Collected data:
____________
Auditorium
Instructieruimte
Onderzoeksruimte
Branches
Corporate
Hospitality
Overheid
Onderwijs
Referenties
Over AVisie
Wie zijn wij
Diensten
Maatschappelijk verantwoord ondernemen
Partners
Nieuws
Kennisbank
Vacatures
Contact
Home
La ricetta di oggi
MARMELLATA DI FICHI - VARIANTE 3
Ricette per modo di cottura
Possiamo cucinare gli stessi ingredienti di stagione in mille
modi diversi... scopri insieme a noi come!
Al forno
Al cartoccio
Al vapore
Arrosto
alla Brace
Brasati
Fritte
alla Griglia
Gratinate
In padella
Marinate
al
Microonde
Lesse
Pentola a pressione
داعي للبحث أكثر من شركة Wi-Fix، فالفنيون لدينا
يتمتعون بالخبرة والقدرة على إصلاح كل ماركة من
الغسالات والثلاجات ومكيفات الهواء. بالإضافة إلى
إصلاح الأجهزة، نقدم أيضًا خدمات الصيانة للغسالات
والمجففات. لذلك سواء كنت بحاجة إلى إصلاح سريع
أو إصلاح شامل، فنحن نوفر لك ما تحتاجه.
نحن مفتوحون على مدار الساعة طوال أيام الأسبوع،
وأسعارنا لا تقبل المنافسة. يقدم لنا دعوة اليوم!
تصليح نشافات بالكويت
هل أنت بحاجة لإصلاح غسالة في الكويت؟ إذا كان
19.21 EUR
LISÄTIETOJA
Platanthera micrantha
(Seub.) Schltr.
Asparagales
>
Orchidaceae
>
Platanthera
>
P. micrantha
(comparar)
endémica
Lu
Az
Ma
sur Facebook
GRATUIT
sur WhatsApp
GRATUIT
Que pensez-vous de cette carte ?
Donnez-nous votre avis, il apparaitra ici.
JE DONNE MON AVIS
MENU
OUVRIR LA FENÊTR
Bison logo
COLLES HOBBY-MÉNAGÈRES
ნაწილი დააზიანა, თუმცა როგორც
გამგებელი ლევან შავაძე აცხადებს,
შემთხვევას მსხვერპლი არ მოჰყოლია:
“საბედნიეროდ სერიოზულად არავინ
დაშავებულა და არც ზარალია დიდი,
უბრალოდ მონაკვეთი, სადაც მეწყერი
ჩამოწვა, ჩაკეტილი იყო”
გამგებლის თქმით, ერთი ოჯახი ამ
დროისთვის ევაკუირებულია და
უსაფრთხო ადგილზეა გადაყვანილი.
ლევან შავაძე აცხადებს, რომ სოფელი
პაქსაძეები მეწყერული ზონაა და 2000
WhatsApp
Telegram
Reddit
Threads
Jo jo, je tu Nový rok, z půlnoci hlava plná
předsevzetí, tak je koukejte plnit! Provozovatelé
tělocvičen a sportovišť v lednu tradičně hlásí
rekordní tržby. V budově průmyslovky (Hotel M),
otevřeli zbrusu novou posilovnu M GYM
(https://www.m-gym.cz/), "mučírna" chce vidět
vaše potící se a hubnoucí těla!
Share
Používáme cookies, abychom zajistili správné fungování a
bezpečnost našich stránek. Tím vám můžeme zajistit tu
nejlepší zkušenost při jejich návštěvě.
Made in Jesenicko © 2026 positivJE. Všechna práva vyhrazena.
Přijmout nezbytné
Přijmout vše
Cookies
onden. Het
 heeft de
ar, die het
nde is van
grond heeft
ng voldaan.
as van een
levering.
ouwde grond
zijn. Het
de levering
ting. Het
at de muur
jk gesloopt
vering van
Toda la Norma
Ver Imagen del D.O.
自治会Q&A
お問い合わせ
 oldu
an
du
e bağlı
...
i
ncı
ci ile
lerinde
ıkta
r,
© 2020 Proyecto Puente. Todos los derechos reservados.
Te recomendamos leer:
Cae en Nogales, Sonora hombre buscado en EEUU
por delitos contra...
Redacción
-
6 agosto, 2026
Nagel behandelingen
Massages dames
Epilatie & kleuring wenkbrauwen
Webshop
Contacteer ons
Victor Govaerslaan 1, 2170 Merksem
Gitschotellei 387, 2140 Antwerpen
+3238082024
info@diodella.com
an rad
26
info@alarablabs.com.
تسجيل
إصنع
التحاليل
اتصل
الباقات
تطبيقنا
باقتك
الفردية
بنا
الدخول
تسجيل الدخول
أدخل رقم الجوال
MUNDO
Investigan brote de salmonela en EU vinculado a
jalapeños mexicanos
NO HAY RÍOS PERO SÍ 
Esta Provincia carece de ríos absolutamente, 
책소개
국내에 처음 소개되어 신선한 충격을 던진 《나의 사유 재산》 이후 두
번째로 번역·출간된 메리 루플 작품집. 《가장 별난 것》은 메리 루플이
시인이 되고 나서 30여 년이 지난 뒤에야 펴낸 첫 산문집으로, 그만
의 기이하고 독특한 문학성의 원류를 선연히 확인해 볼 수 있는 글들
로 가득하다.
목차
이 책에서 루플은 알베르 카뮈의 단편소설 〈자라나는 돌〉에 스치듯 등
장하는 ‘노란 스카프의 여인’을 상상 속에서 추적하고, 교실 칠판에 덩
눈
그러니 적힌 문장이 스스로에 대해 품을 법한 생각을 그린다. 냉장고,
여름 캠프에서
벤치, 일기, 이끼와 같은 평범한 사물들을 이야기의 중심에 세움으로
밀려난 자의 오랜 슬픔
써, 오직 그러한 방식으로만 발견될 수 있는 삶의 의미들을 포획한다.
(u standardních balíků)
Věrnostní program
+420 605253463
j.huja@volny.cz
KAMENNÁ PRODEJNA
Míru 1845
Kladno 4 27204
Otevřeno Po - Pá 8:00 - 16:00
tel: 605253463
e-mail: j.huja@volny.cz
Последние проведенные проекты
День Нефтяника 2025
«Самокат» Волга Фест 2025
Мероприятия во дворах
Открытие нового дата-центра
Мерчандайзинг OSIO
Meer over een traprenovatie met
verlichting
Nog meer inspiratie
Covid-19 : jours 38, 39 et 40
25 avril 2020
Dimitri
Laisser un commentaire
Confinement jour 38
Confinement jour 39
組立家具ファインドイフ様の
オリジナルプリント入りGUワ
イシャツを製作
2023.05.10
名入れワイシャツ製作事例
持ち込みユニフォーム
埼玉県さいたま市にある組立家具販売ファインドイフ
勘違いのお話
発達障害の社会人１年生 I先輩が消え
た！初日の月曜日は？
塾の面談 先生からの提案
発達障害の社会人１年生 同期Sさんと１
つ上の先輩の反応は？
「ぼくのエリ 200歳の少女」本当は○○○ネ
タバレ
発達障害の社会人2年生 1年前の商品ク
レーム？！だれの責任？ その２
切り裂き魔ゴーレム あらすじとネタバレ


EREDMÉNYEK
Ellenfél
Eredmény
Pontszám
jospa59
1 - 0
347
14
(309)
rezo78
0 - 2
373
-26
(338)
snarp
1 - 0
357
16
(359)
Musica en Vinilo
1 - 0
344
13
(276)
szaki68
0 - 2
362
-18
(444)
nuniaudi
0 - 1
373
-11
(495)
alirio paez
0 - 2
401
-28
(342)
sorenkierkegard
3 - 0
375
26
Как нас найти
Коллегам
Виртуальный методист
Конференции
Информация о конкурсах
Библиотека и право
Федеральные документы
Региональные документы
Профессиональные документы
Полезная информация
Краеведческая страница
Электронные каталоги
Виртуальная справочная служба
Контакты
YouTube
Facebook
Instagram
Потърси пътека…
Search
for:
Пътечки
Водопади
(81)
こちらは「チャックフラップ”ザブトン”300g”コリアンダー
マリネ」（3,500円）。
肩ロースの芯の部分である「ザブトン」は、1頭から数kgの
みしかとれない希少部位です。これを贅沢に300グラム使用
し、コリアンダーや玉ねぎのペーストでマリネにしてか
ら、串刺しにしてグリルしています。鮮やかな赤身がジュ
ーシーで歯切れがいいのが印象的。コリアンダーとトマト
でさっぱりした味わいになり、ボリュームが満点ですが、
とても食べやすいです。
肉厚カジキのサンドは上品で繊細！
____________
Can you print the items word for word, starting with the very first line and going on through the line with "Pentola a pressione", both included?

ANSWER TO THIS PROBLEM:
Auditorium
Instructieruimte
Onderzoeksruimte
Branches
Corporate
Hospitality
Overheid
Onderwijs
Referenties
Over AVisie
Wie zijn wij
Diensten
Maatschappelijk verantwoord ondernemen
Partners
Nieuws
Kennisbank
Vacatures
Contact
Home
La ricetta di oggi
MARMELLATA DI FICHI - VARIANTE 3
Ricette per modo di cottura
Possiamo cucinare gli stessi ingredienti di stagione in mille
modi diversi... scopri insieme a noi come!
Al forno
Al cartoccio
Al vapore
Arrosto
alla Brace
Brasati
Fritte
alla Griglia
Gratinate
In padella
Marinate
al
Microonde
Lesse
Pentola a pressione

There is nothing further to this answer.